Terwijl grootmachten zich breed maken en burgers in een strijd geraken waar zij zelf niet voor kozen, leggen we ons oor te luister bij de Psalmen. De dichter van Psalm 23 wist van hulp te midden van de nood.
Vrezen
Legerpredikant ds. J.J. Poort (1928-1997) schreef een aantal meditaties bij de Psalmen. Zo ook bij Psalm 23: 1. Poort: ‘In de brief aan de Hebreeën lezen wij: ‘Er blijft dan een rust over voor het volk van God’. En Jezus Christus heeft gesproken: “Komt herwaarts tot Mij, allen die vermoeid en belast zijt, en Ik zal u rust geven.” Die rust, die “voor het volk van God” is, die rust, die niet door het volk zelf verworven wordt, maar aan dat volk aangeboden en geschonken wordt, is in deze psalmregel belijdend en vertrouwend hoorbaar geworden: “’k Heb geen gebrek, ‘k heb geen gevaar te vrezen.” Die vrees, die mij verschrikt, die vrees die mij doet dolen, zwerven, vluchten, die vrees “heb ik niet”, zegt de psalmist. Niet meer…
Dat is een heilgeheim. Hij zegt namelijk niet (wat wij er vaak van maken, van wìllen maken althans): “’k Heb geen gebrek”, of “ik ken geen gevaar”. Dat zegt hij beslist niet. En dat zegt trouwens niemand, geen sterveling, zelfs Christus, de Zoon van God kende en zei dat niet: “Mij dorst!” riep Hij aan Golgotha’s kruis (wat een gebrek!) en: “Indien het mogelijk is, laat deze drinkbeker aan Mij voorbijgaan”, bad Hij, smeekte Hij (wat een gevaar zag Hij daar voor zich, gevaar van lijden en dood, graf en hellevaart!).

§ **WAT JE MOET DOEN**
(1) Neem een stuk van de meditatie over Psalm 23 woordelijk over: begin bij de woorden "Terwijl grootmachten zich" en stop na "van de nood.".
(2) Geef alsjeblieft het vervolg van de meditatie over Psalm 23, aansluitend op de laatste zin die er staat.

(Opgeslagen gegevensitems)
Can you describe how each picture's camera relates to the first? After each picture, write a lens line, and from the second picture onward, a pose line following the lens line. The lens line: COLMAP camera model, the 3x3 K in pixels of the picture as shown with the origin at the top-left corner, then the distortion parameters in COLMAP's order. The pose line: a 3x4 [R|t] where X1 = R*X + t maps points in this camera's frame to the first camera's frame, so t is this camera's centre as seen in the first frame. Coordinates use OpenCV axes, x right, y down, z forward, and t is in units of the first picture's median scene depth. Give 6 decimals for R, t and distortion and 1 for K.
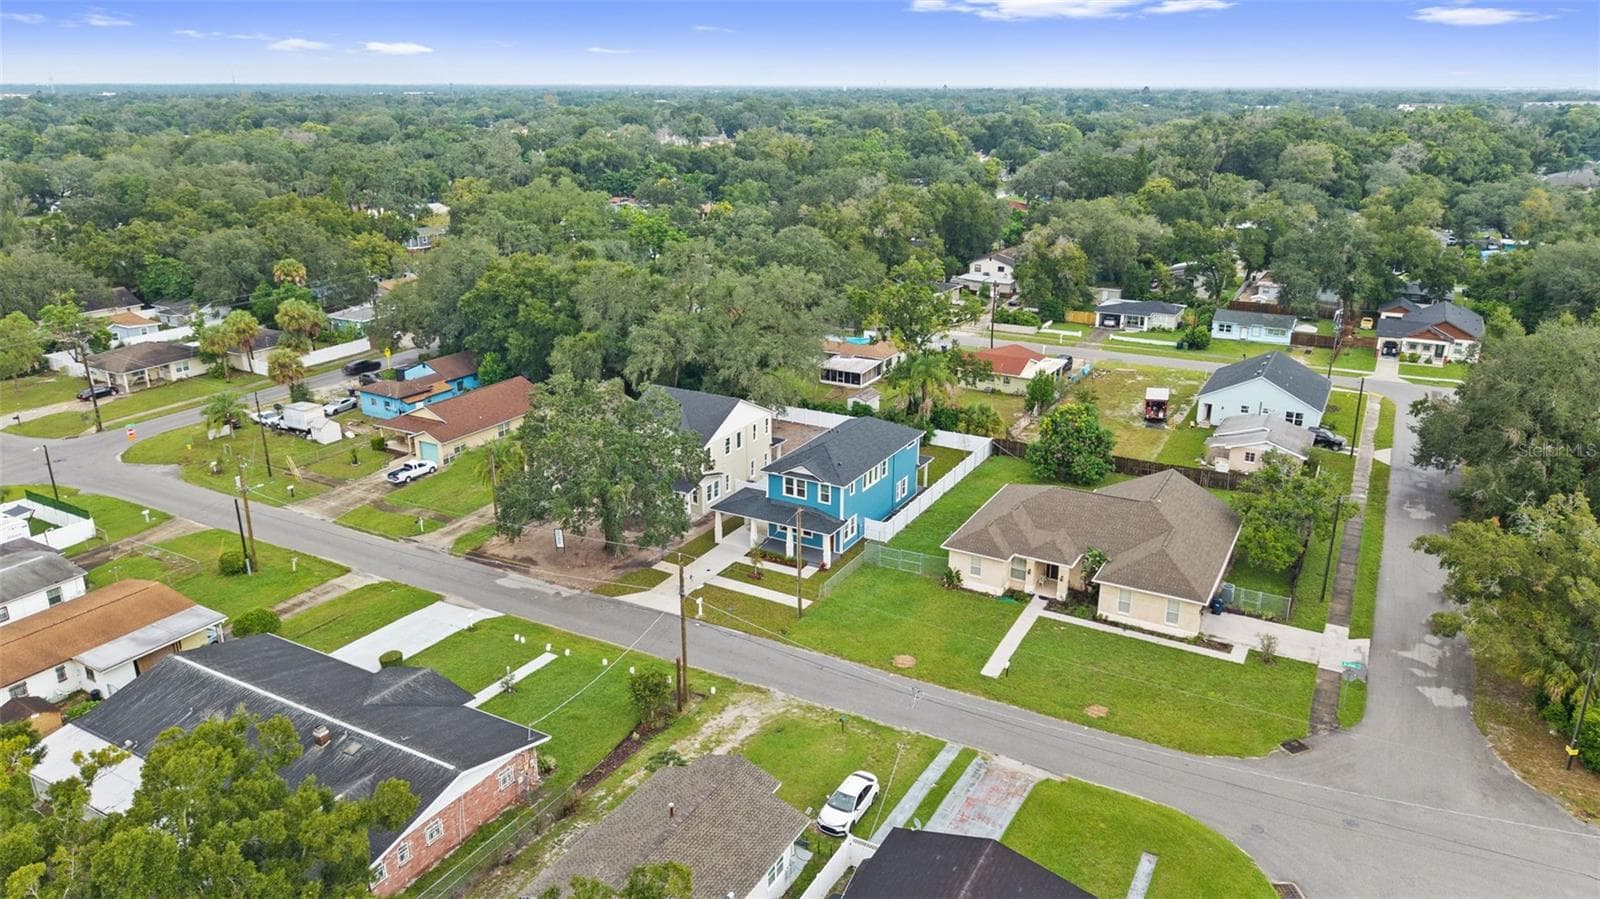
lens RADIAL K [[1078.1, 0, 800.0], [0, 1078.1, 449.5], [0, 0, 1]] dist [-0.007198, -0.003920]
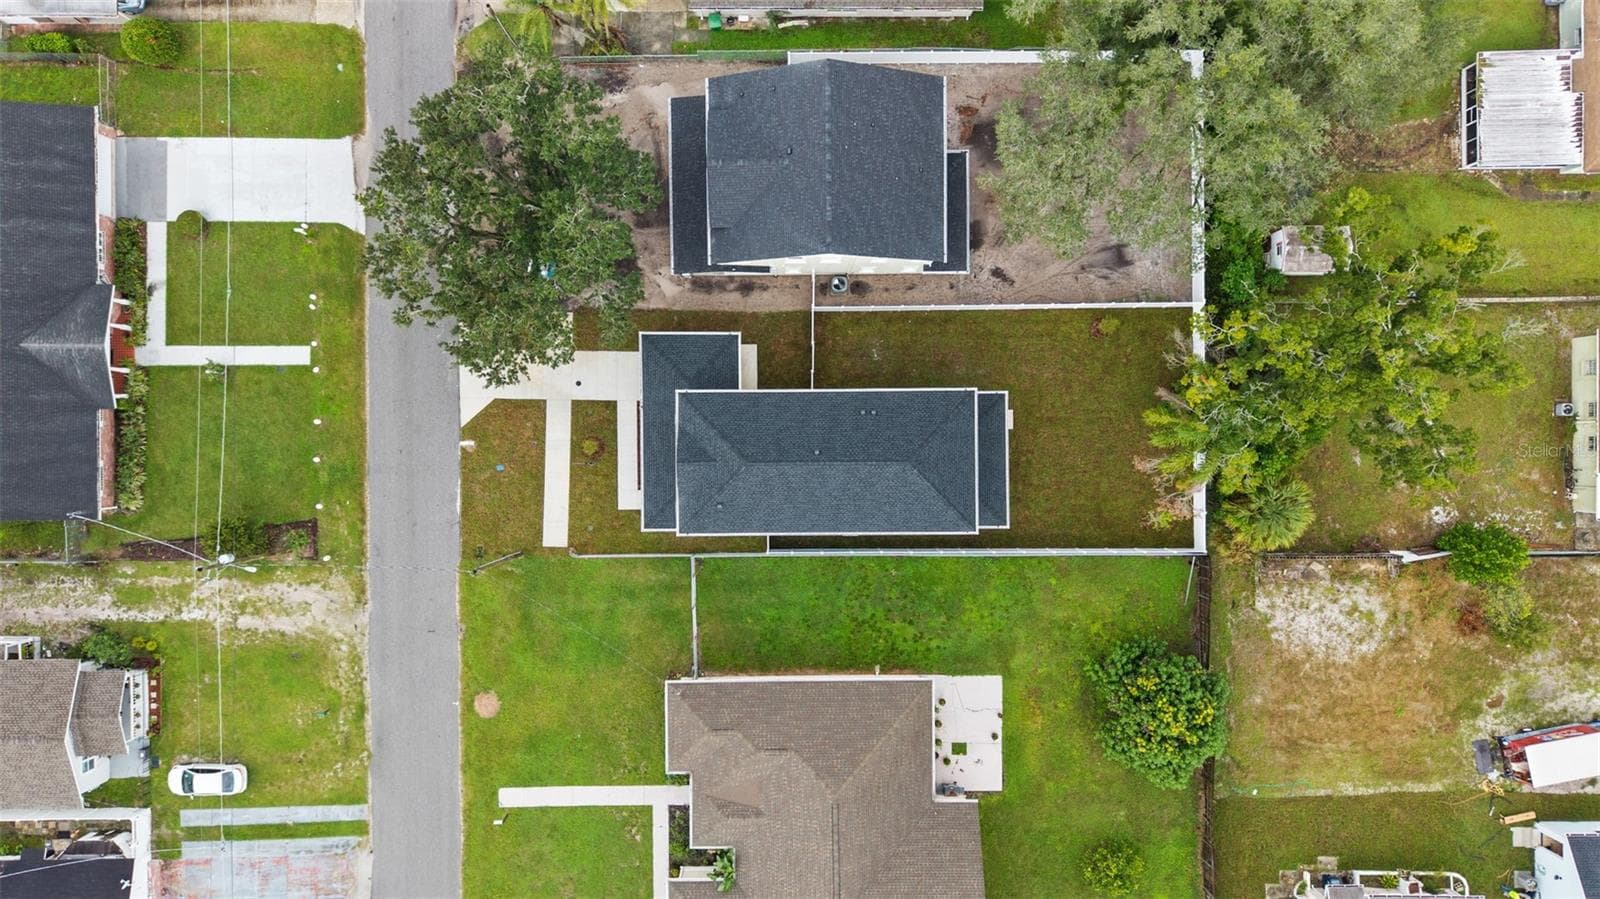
lens RADIAL K [[1078.1, 0, 800.0], [0, 1078.1, 449.5], [0, 0, 1]] dist [-0.007198, -0.003920]
pose [[0.490749, 0.871287, 0.004929, 0.027551], [-0.285703, 0.155571, 0.945606, -0.616373], [0.823128, -0.465463, 0.325276, 0.818351]]
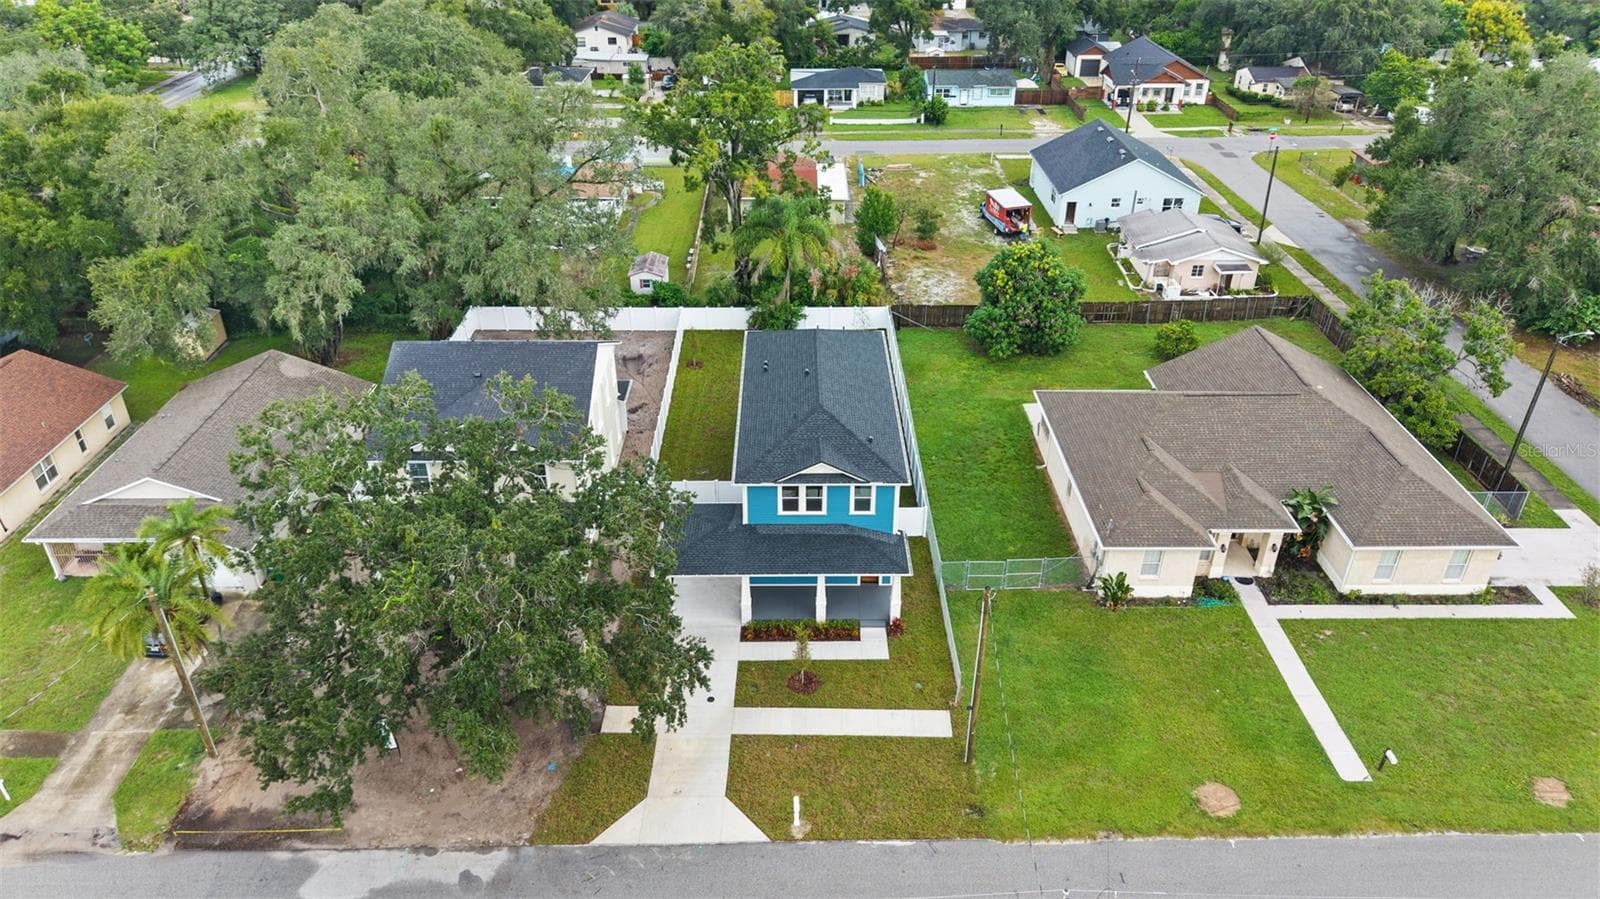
lens RADIAL K [[1078.1, 0, 800.0], [0, 1078.1, 449.5], [0, 0, 1]] dist [-0.007198, -0.003920]
pose [[0.870711, -0.250501, 0.423216, -0.228658], [0.159294, 0.957814, 0.239202, -0.118725], [-0.465282, -0.140860, 0.873883, 0.509168]]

§ **LIJST MET ANTWOORDEN**
(1)
Terwijl grootmachten zich breed maken en burgers in een strijd geraken waar zij zelf niet voor kozen, leggen we ons oor te luister bij de Psalmen. De dichter van Psalm 23 wist van hulp te midden van de nood.

(2)
Nee, duidelijk formuleert de psalmist: “’k Heb geen gebrek, ‘k heb geen gevaar te vrézen”! Dat is wat anders! Met gebreken, met gevaren ook leeft hij voort, maar… vreesloos! Hij heeft “een hulp in zijn gebrek” (niet opheffing van zijn gebrek), “een toevlucht en een hoog vertrek, hij zal geen grote wank’ling vrezen…” En een “stok en staf” heeft hij, in zijn gevaar. (niet: de opheffing van zijn gevaar). God doet hem, in gebrek en in gevaar verder leven, op Zijn gaven.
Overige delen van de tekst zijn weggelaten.